Chelliah Jayabaskaran - One of the best experts on this subject based on the ideXlab platform.

  • evaluation of spore inoculum and confirmation of pathway genetic blueprint of t13αh and dbat from a taxol producing endophytic fungus
    Scientific Reports, 2020
    Co-Authors: Balabhadrapatruni V S K Chakravarthi, Satpal Singh, Subban Kamalraj, Vijai Kumar Gupta, Chelliah Jayabaskaran
    Abstract:

    Taxol (paclitaxel), a plant-derived anticancer drug, has been among the most successful anticancer drugs of natural origin. Endophytic fungi have been proposed as a prominent alternative source for Taxol and its intermediate Baccatin III, however the very low yields remain a hinderance to their commercial utilization. Significant research efforts towards this end are underway globally. Here, we report the results on our earlier reported Taxol-producing endophytic fungus, Fusarium solani from the standpoint of spores as seed inoculum and media selection for enhanced Taxol and baccatin III yields. Spores produced on M1D medium with 94.76% viability were used for further media optimization for Taxol and Baccatin III production in five different liquid media under static and shaker condition at different cultivation days. Taxol and Baccatin III when quantified through competitive inhibition enzyme immunoassay (CIEIA), showed maximum production at 136.3 µg L-1 and 128.3 µg L-1, respectively in the modified flask basal broth (MFBB) under shaking condition. Further, two important genes of this pathway, namely taxane 13α-hydroxylase (T13αH) and 10-Deacetylbaccatin III-10-β-O-acetyltransferase (DBAT) have been identified in this fungus. These findings are hoped to assist in further manipulation and metabolic engineering of the parent F. solani strain towards the enhanced production of Taxol and baccatin III.
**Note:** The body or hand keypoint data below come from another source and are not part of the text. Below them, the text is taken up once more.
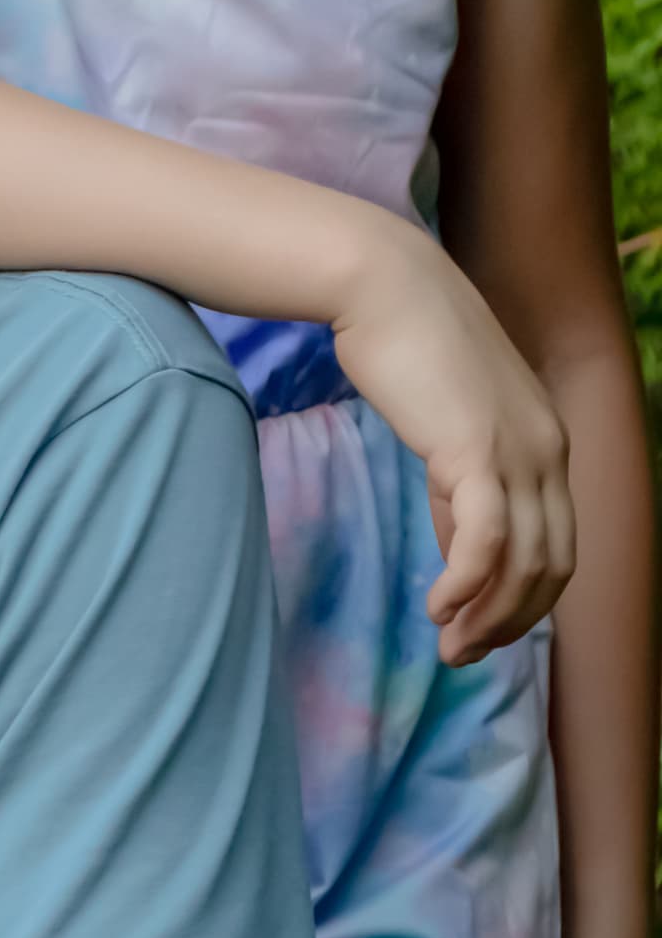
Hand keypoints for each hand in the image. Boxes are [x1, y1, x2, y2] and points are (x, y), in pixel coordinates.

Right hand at [326, 222, 572, 659]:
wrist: (381, 284)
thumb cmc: (401, 341)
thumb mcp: (446, 421)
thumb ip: (464, 480)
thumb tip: (463, 545)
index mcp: (545, 442)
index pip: (555, 541)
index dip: (523, 597)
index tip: (475, 627)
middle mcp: (547, 450)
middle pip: (554, 564)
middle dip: (512, 620)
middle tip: (462, 653)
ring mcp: (518, 451)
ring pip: (527, 562)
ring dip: (489, 615)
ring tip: (449, 644)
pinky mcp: (476, 450)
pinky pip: (486, 541)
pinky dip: (466, 586)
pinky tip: (435, 605)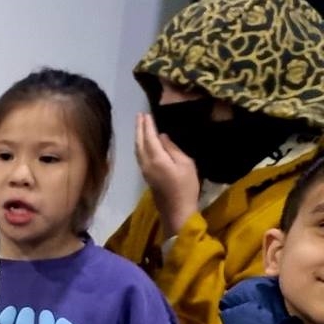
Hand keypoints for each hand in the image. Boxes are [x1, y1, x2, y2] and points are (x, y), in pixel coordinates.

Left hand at [134, 113, 200, 234]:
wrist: (176, 210)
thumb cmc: (186, 187)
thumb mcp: (186, 164)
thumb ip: (172, 149)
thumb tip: (163, 137)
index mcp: (156, 159)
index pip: (149, 138)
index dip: (147, 125)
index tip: (146, 114)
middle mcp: (146, 163)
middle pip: (139, 143)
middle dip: (139, 128)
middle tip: (139, 115)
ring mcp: (144, 171)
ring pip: (137, 150)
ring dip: (138, 136)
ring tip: (140, 125)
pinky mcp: (146, 176)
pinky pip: (140, 156)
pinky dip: (140, 145)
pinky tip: (143, 142)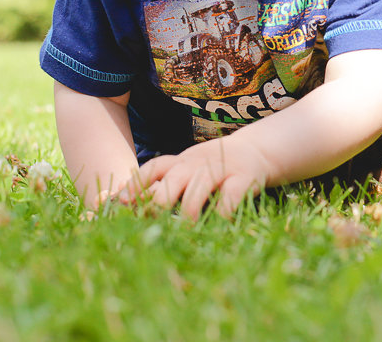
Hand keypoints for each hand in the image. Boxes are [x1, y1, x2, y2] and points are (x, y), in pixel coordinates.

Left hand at [125, 134, 269, 219]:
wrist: (256, 151)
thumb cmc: (214, 169)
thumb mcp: (189, 170)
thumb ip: (165, 185)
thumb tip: (127, 205)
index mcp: (181, 162)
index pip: (155, 166)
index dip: (138, 182)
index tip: (124, 201)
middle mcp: (198, 163)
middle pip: (174, 178)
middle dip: (161, 200)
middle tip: (154, 221)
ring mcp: (221, 169)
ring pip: (199, 188)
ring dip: (189, 211)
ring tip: (185, 230)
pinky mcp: (243, 178)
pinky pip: (229, 196)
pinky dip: (221, 213)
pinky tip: (217, 225)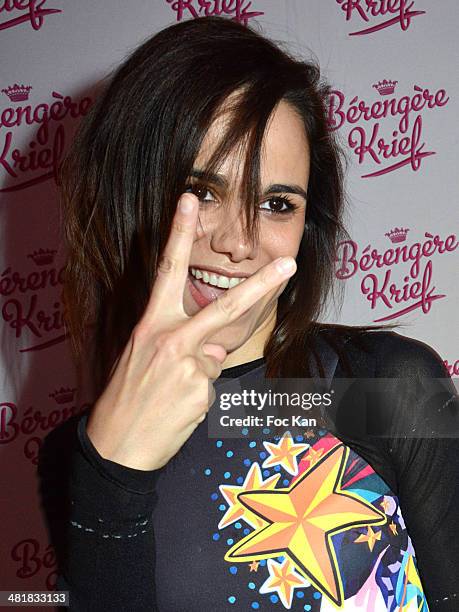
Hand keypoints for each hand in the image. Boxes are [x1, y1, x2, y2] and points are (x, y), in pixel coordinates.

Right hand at [86, 193, 296, 469]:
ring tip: (172, 393)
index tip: (189, 199)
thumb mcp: (142, 357)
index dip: (177, 232)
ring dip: (202, 373)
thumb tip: (213, 347)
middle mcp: (171, 339)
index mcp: (151, 324)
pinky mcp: (204, 392)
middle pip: (225, 307)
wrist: (116, 446)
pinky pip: (213, 384)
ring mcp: (190, 366)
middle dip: (262, 285)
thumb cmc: (126, 397)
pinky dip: (201, 395)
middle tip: (289, 262)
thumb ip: (179, 342)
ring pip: (216, 357)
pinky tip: (179, 407)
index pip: (167, 270)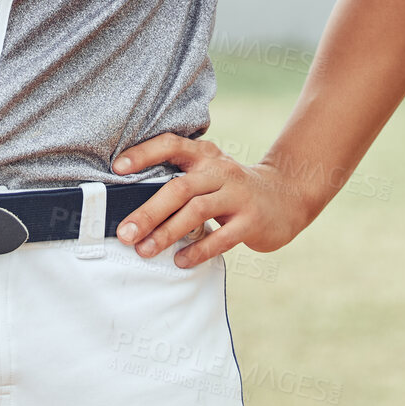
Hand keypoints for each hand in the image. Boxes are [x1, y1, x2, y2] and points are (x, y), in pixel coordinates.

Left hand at [111, 133, 307, 268]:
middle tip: (124, 232)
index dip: (143, 154)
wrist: (287, 196)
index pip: (171, 145)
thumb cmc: (233, 188)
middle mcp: (221, 171)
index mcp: (205, 155)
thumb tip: (130, 203)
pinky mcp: (252, 221)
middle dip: (148, 212)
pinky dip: (198, 250)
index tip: (117, 168)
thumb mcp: (210, 173)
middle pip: (179, 188)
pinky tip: (180, 261)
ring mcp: (238, 195)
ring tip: (145, 250)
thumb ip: (180, 180)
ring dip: (167, 233)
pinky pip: (221, 237)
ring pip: (197, 211)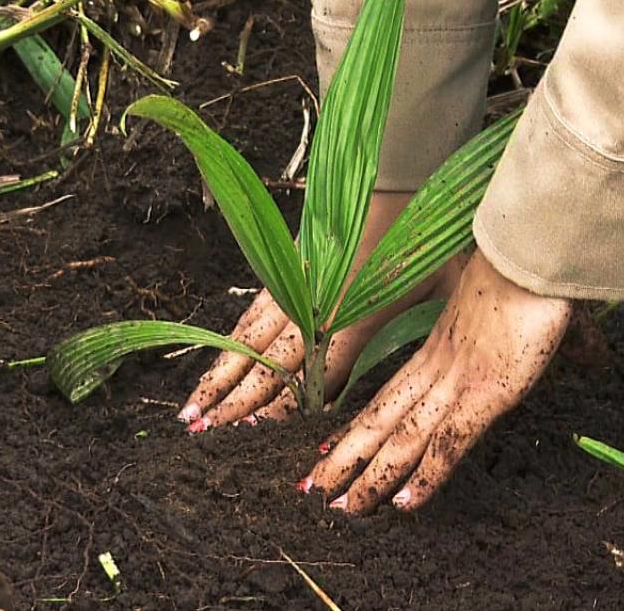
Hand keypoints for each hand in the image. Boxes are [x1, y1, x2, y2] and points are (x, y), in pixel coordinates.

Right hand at [178, 192, 465, 429]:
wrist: (393, 187)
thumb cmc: (419, 248)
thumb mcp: (430, 299)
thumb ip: (410, 336)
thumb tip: (407, 375)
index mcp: (355, 324)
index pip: (314, 379)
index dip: (286, 409)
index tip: (260, 436)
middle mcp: (316, 312)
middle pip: (267, 366)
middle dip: (235, 402)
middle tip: (202, 432)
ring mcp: (295, 292)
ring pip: (249, 344)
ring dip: (220, 378)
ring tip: (193, 411)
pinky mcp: (285, 273)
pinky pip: (252, 317)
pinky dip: (231, 344)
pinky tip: (217, 362)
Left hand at [298, 249, 570, 512]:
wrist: (533, 248)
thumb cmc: (524, 267)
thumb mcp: (503, 299)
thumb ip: (502, 321)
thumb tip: (520, 328)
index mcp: (440, 345)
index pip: (390, 394)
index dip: (359, 425)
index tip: (329, 447)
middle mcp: (439, 366)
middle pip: (381, 419)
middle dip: (346, 457)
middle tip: (312, 489)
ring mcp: (460, 381)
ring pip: (402, 437)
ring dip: (370, 475)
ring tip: (339, 507)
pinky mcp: (487, 393)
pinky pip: (448, 443)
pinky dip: (425, 475)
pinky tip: (403, 503)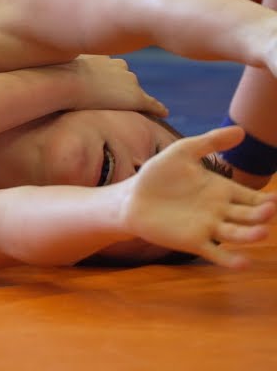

  • Biochemical insights into the recombinant 10-Deacetylbaccatin III-10-β-O-acetyltransferase enzyme from the Taxol-producing endophytic fungus Lasiodiplodia theobromae
    Fems Microbiology Letters, 2019
    Co-Authors: Kamalraj Subban, Chelliah Jayabaskaran
    Abstract:

    10-Deacetylbaccatin III-10-beta-O-acetyltransferase (DBAT) is a key rate-limiting enzyme of the Taxol biosynthetic pathway, which is uncharacterized in Taxol-producing endophytic fungi. Here, an open reading frame of DBAT was cloned from the Taxol-producing endophytic fungus Lasiodiplodia theobromae (LtDBAT). The LtDBAT enzyme was heterologously expressed and purified by the affinity and gel filtration chromatography methods. The molecular weight of the purified protein was 49 kDa and its identity was confirmed by western blot. The purified LtDBAT enzyme was capable of catalyzing 10-Deacetylbaccatin III into baccatin III, as shown by liquid chromatography-mass spectroscopy. The mass spectra of baccatin III were identical to the authentic baccatin III. The LtDBAT enzyme was characterized and the kinetic parameters of catalysis were determined. In addition, localization of LtDBAT was performed by using confocal microscopy and the result showed that the enzyme was localized in lipid droplets. Together, this study provides biochemical insights into the fungal recombinant DBAT enzyme that is involved in the Taxol biosynthetic pathway. In the near future, engineering of the LtDBAT enzyme and the Taxol biosynthetic pathway in endophytic fungi could be an eco-friendly and economically feasible alternative source for production of Taxol and its precursors.